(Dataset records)

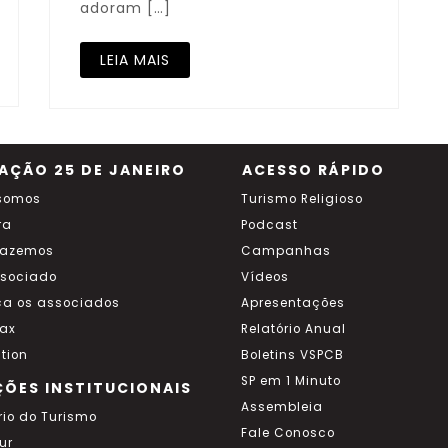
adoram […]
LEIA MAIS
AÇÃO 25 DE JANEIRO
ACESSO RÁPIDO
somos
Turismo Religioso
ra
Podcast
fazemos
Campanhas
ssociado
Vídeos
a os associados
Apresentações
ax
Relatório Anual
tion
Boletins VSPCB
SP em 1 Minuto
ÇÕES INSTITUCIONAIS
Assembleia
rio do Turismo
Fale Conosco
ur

...


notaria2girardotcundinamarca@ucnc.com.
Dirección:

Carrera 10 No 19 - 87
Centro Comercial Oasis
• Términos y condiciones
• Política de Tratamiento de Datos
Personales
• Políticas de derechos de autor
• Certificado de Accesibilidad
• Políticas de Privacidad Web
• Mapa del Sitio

ASSIGNMENT: Only the number of lines in the data that hold "Políticas" should be stated.

THE COMPLETED TASK: 2